What is expected: For the entries that follow, retype exactly the lines from the one containing "22: (221, 229, 16.83)" to the one containing "43: (427, 204, 18.13)", inclusive, and only those. Images stay out of the copy.

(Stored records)

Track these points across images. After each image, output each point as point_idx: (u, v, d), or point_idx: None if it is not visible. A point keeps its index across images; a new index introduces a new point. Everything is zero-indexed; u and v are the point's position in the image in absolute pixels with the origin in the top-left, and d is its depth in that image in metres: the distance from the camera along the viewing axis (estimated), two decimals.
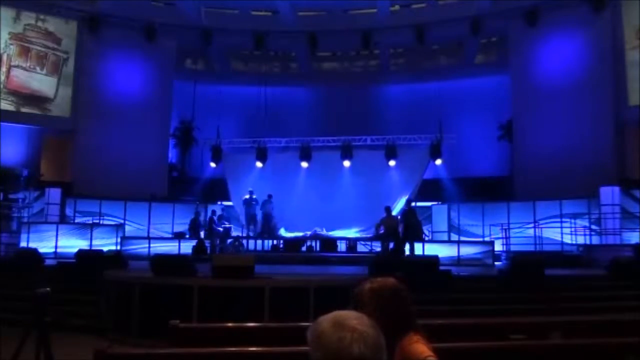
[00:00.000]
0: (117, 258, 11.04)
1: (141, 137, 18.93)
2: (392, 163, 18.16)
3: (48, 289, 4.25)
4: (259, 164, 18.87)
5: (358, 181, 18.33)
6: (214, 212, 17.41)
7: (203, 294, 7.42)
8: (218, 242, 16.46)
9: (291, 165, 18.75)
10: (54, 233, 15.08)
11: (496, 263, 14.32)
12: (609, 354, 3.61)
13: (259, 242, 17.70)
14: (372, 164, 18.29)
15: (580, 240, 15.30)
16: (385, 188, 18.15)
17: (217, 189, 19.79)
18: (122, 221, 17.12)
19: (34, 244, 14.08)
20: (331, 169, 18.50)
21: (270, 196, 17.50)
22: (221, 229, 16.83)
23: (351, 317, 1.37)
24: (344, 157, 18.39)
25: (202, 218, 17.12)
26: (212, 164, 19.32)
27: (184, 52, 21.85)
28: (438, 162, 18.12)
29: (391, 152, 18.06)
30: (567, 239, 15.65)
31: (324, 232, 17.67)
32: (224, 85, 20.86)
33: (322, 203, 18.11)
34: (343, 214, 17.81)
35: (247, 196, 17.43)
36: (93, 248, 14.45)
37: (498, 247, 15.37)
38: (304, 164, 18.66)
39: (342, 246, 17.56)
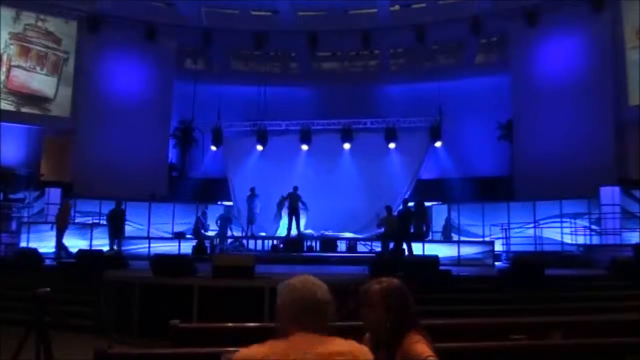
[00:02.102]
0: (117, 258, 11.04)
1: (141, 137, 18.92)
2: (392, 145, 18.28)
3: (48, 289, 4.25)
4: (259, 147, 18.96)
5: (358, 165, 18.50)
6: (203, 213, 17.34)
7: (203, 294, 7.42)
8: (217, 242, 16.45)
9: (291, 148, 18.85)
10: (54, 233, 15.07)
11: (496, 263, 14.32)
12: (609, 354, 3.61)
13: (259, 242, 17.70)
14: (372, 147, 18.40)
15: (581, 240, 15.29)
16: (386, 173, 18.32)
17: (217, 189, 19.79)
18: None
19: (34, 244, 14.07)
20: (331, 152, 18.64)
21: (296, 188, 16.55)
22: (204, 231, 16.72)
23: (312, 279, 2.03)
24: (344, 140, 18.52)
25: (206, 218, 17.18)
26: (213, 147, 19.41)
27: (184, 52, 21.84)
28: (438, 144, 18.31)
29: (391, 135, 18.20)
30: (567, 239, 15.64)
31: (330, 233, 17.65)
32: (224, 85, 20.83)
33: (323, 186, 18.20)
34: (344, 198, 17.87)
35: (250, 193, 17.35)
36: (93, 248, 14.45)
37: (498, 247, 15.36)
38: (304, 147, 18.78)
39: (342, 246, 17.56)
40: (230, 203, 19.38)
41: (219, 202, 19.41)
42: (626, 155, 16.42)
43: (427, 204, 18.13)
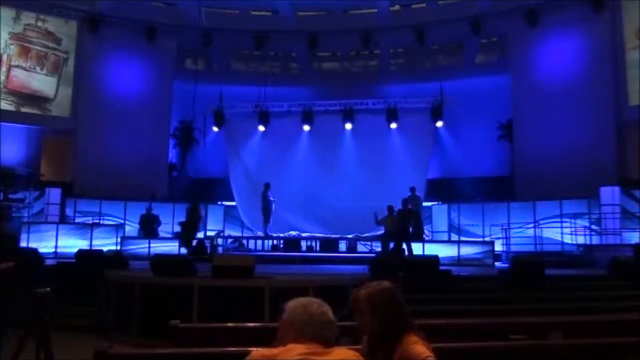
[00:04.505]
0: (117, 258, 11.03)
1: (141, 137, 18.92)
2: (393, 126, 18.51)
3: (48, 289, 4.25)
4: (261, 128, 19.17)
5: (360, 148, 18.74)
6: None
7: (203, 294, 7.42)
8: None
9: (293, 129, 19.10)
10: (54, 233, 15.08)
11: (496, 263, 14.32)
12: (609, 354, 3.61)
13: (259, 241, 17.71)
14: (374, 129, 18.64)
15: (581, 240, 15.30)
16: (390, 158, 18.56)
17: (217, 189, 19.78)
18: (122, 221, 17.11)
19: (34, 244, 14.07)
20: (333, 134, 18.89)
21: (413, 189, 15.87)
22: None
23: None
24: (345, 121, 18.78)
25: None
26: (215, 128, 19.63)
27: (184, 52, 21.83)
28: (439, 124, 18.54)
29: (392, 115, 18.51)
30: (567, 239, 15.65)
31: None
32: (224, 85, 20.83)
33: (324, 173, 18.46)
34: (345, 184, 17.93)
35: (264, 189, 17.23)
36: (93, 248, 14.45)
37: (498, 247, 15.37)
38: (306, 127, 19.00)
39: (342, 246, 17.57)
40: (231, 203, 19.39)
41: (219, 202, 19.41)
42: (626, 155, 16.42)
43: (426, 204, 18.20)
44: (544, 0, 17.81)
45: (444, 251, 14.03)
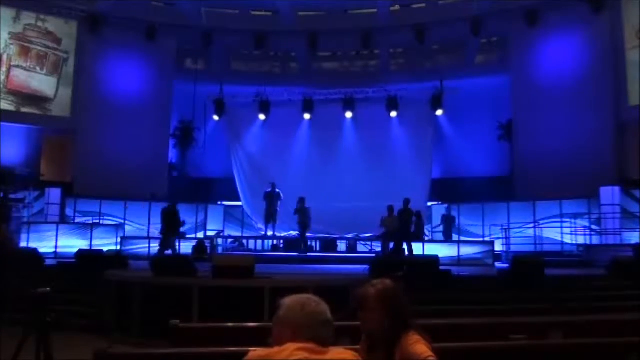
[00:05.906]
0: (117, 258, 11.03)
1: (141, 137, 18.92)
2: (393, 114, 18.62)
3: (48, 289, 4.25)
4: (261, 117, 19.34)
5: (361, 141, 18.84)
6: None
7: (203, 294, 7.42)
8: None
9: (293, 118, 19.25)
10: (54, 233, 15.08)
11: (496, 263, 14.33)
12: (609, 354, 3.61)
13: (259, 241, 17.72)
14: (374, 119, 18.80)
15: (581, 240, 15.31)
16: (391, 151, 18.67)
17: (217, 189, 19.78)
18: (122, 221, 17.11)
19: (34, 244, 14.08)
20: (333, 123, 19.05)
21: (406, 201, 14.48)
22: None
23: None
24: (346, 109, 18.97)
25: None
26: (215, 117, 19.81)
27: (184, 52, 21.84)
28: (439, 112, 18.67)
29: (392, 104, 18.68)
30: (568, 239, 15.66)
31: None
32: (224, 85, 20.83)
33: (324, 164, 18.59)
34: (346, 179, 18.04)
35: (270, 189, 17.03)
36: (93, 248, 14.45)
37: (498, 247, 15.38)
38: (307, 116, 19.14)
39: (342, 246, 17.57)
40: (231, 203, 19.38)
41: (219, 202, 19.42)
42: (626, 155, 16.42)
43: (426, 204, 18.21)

Exercise result:
22: (221, 229, 16.83)
23: (351, 317, 1.37)
24: (344, 157, 18.39)
25: (202, 218, 17.12)
26: (212, 164, 19.32)
27: (184, 52, 21.85)
28: (438, 162, 18.12)
29: (391, 152, 18.06)
30: (567, 239, 15.65)
31: (324, 232, 17.67)
32: (224, 85, 20.86)
33: (322, 203, 18.11)
34: (343, 214, 17.81)
35: (247, 196, 17.43)
36: (93, 248, 14.45)
37: (498, 247, 15.37)
38: (304, 164, 18.66)
39: (342, 246, 17.56)
[00:02.102]
0: (117, 258, 11.04)
1: (141, 137, 18.92)
2: (392, 145, 18.28)
3: (48, 289, 4.25)
4: (259, 147, 18.96)
5: (358, 165, 18.50)
6: (203, 213, 17.34)
7: (203, 294, 7.42)
8: (217, 242, 16.45)
9: (291, 148, 18.85)
10: (54, 233, 15.07)
11: (496, 263, 14.32)
12: (609, 354, 3.61)
13: (259, 242, 17.70)
14: (372, 147, 18.40)
15: (581, 240, 15.29)
16: (386, 173, 18.32)
17: (217, 189, 19.79)
18: None
19: (34, 244, 14.07)
20: (331, 152, 18.64)
21: (296, 188, 16.55)
22: (204, 231, 16.72)
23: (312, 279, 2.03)
24: (344, 140, 18.52)
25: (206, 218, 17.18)
26: (213, 147, 19.41)
27: (184, 52, 21.84)
28: (438, 144, 18.31)
29: (391, 135, 18.20)
30: (567, 239, 15.64)
31: (330, 233, 17.65)
32: (224, 85, 20.83)
33: (323, 186, 18.20)
34: (344, 198, 17.87)
35: (250, 193, 17.35)
36: (93, 248, 14.45)
37: (498, 247, 15.36)
38: (304, 147, 18.78)
39: (342, 246, 17.56)
40: (230, 203, 19.38)
41: (219, 202, 19.41)
42: (626, 155, 16.42)
43: (427, 204, 18.13)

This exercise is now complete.